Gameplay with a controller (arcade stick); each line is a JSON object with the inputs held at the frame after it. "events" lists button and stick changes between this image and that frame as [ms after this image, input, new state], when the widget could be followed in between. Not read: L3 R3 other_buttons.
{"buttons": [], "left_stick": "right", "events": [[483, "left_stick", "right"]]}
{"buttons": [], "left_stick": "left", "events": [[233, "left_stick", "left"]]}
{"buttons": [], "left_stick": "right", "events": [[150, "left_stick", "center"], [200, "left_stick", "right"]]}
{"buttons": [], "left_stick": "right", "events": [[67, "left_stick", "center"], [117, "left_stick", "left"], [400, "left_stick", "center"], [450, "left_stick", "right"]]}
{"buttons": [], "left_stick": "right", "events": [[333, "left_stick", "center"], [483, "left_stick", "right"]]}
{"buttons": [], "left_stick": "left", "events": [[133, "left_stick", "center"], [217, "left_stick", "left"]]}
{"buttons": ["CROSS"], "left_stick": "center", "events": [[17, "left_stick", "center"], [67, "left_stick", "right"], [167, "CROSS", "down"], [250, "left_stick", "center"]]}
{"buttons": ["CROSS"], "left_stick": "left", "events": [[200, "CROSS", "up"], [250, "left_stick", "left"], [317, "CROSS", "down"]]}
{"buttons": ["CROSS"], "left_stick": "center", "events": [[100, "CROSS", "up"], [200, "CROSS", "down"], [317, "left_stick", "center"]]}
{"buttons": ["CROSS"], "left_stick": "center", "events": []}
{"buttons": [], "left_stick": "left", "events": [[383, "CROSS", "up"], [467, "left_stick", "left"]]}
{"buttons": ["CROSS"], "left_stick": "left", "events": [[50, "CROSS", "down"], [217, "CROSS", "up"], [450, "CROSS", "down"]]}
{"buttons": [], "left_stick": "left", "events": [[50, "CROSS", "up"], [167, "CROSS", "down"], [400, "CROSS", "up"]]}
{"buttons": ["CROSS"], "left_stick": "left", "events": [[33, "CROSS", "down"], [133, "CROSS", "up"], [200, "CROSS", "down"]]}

## EXERCISE DIRECTIONS
All of the material is to be copied word for word.

## TASK RESULT
Gameplay with a controller (arcade stick); each line is a JSON object with the inputs held at the frame after it. "events" lists button and stick changes between this image and that frame as [ms after this image, input, new state], when the widget could be followed in between. Not read: L3 R3 other_buttons.
{"buttons": [], "left_stick": "right", "events": [[483, "left_stick", "right"]]}
{"buttons": [], "left_stick": "left", "events": [[233, "left_stick", "left"]]}
{"buttons": [], "left_stick": "right", "events": [[150, "left_stick", "center"], [200, "left_stick", "right"]]}
{"buttons": [], "left_stick": "right", "events": [[67, "left_stick", "center"], [117, "left_stick", "left"], [400, "left_stick", "center"], [450, "left_stick", "right"]]}
{"buttons": [], "left_stick": "right", "events": [[333, "left_stick", "center"], [483, "left_stick", "right"]]}
{"buttons": [], "left_stick": "left", "events": [[133, "left_stick", "center"], [217, "left_stick", "left"]]}
{"buttons": ["CROSS"], "left_stick": "center", "events": [[17, "left_stick", "center"], [67, "left_stick", "right"], [167, "CROSS", "down"], [250, "left_stick", "center"]]}
{"buttons": ["CROSS"], "left_stick": "left", "events": [[200, "CROSS", "up"], [250, "left_stick", "left"], [317, "CROSS", "down"]]}
{"buttons": ["CROSS"], "left_stick": "center", "events": [[100, "CROSS", "up"], [200, "CROSS", "down"], [317, "left_stick", "center"]]}
{"buttons": ["CROSS"], "left_stick": "center", "events": []}
{"buttons": [], "left_stick": "left", "events": [[383, "CROSS", "up"], [467, "left_stick", "left"]]}
{"buttons": ["CROSS"], "left_stick": "left", "events": [[50, "CROSS", "down"], [217, "CROSS", "up"], [450, "CROSS", "down"]]}
{"buttons": [], "left_stick": "left", "events": [[50, "CROSS", "up"], [167, "CROSS", "down"], [400, "CROSS", "up"]]}
{"buttons": ["CROSS"], "left_stick": "left", "events": [[33, "CROSS", "down"], [133, "CROSS", "up"], [200, "CROSS", "down"]]}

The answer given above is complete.